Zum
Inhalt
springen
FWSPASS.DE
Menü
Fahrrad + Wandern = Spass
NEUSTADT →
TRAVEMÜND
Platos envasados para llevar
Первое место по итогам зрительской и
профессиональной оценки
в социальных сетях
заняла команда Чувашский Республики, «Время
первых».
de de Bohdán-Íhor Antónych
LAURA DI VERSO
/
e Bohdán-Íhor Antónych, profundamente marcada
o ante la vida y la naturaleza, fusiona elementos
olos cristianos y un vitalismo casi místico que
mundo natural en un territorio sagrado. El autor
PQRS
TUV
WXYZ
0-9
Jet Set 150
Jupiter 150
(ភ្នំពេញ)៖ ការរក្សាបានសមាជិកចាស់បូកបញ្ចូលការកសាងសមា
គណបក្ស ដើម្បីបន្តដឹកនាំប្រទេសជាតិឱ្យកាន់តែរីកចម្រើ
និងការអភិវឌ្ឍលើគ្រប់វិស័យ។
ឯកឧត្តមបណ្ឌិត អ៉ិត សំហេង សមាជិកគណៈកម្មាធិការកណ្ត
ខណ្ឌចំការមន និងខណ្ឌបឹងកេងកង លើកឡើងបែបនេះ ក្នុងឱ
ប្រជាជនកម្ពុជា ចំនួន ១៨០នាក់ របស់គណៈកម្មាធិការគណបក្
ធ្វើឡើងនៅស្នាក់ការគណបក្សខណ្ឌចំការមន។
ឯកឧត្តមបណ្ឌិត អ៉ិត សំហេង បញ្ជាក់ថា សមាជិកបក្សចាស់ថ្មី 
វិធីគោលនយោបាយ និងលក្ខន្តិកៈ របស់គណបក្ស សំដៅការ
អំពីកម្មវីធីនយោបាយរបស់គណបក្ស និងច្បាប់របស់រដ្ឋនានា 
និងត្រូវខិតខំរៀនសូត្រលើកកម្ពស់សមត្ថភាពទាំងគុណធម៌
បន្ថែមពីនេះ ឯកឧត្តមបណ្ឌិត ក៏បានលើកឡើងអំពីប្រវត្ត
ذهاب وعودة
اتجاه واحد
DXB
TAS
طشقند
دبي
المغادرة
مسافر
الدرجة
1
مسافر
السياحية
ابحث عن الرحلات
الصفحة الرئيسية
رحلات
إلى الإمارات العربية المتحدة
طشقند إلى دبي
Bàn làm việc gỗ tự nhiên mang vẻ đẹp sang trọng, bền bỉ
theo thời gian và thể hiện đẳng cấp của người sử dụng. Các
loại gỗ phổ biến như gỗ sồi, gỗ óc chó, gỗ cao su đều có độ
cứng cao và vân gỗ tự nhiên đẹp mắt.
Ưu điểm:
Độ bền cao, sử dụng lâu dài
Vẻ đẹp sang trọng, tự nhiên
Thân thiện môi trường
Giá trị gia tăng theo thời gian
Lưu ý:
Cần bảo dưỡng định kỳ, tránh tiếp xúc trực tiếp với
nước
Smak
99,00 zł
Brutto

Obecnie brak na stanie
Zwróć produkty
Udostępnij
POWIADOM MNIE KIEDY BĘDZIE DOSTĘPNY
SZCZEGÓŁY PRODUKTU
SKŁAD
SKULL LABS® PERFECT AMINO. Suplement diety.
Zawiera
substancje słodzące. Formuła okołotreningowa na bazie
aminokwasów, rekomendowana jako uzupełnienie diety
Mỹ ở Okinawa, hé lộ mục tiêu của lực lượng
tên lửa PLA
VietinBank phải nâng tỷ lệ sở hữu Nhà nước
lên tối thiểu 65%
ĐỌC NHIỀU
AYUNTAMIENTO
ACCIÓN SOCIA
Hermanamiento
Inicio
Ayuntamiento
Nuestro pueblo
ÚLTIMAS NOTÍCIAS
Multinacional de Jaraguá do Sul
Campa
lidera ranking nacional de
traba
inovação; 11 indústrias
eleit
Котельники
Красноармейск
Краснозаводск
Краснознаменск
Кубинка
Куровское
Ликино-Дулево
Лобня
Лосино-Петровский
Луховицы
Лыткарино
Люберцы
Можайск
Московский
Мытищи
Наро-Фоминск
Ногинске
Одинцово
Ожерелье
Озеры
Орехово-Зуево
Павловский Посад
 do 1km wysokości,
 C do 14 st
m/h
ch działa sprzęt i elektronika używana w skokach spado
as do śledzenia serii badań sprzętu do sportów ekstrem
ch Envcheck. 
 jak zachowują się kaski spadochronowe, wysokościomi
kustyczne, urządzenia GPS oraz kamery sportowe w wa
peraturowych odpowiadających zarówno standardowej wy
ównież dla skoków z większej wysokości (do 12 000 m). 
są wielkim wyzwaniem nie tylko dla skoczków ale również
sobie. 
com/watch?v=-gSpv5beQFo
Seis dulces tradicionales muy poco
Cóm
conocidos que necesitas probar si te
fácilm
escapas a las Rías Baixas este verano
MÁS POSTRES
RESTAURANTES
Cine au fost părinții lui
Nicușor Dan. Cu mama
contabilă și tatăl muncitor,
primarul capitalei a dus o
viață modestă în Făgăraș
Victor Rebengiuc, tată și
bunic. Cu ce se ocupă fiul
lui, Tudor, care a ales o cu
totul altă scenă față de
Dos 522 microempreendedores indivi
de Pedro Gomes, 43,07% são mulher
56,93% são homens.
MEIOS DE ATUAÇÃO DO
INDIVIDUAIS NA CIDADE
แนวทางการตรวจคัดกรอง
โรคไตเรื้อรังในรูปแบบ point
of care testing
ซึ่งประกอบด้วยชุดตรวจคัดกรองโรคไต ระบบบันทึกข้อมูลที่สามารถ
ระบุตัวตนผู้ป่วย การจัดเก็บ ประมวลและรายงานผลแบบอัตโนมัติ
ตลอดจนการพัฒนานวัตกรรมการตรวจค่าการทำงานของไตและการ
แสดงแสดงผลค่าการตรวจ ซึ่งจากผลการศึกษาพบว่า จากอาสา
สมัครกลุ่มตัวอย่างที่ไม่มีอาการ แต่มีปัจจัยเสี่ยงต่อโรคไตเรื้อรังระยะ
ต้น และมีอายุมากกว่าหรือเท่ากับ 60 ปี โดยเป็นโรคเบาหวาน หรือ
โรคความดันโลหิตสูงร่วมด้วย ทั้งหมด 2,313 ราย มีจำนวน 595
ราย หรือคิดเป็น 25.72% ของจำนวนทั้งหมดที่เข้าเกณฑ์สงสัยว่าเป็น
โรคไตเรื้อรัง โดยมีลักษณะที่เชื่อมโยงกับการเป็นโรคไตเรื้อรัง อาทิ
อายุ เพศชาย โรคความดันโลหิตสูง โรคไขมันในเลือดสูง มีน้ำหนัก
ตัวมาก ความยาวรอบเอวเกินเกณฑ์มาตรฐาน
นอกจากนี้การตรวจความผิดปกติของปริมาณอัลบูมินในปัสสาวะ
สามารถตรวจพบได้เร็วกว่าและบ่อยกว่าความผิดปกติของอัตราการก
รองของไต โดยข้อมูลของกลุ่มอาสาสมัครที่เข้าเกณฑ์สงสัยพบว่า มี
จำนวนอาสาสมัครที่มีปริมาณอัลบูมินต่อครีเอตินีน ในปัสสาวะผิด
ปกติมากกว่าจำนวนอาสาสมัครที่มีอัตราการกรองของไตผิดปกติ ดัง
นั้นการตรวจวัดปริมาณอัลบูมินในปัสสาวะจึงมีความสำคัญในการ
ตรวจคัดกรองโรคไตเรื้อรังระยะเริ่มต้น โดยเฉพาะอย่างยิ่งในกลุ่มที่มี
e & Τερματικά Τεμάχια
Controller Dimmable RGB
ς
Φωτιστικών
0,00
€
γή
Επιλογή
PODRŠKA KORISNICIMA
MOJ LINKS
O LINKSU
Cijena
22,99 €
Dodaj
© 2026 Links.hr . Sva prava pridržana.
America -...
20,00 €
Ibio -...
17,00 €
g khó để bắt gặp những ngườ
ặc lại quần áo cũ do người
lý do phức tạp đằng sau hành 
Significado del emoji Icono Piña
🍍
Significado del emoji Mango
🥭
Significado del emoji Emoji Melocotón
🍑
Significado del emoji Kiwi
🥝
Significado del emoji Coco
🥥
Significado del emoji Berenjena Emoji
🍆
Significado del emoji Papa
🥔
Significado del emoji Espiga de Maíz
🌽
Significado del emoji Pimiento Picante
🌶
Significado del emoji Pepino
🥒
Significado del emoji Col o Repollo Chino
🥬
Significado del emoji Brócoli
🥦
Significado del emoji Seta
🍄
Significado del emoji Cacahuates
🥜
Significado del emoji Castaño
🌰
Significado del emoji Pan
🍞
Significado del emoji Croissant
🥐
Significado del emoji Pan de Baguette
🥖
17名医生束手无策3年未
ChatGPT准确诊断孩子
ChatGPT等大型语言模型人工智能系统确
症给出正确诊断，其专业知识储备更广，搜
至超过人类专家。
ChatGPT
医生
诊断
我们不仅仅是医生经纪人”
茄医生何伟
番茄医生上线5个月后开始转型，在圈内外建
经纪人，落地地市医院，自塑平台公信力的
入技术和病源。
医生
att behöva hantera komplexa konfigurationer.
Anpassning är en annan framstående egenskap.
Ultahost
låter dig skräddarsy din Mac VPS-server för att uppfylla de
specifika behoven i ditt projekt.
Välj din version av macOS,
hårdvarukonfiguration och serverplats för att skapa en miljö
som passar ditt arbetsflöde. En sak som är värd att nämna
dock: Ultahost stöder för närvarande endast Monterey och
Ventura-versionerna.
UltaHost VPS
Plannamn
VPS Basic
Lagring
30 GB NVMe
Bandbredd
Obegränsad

#### [What this task involves]
Reproduce the records from the first line through the line containing "olos cristianos y", changing "Inhalt" to "Hauptinhalt" and keeping everything else the same.

#### [Response area]
Zum
Hauptinhalt
springen
FWSPASS.DE
Menü
Fahrrad + Wandern = Spass
NEUSTADT →
TRAVEMÜND
Platos envasados para llevar
Первое место по итогам зрительской и
профессиональной оценки
в социальных сетях
заняла команда Чувашский Республики, «Время
первых».
de de Bohdán-Íhor Antónych
LAURA DI VERSO
/
e Bohdán-Íhor Antónych, profundamente marcada
o ante la vida y la naturaleza, fusiona elementos
olos cristianos y un vitalismo casi místico que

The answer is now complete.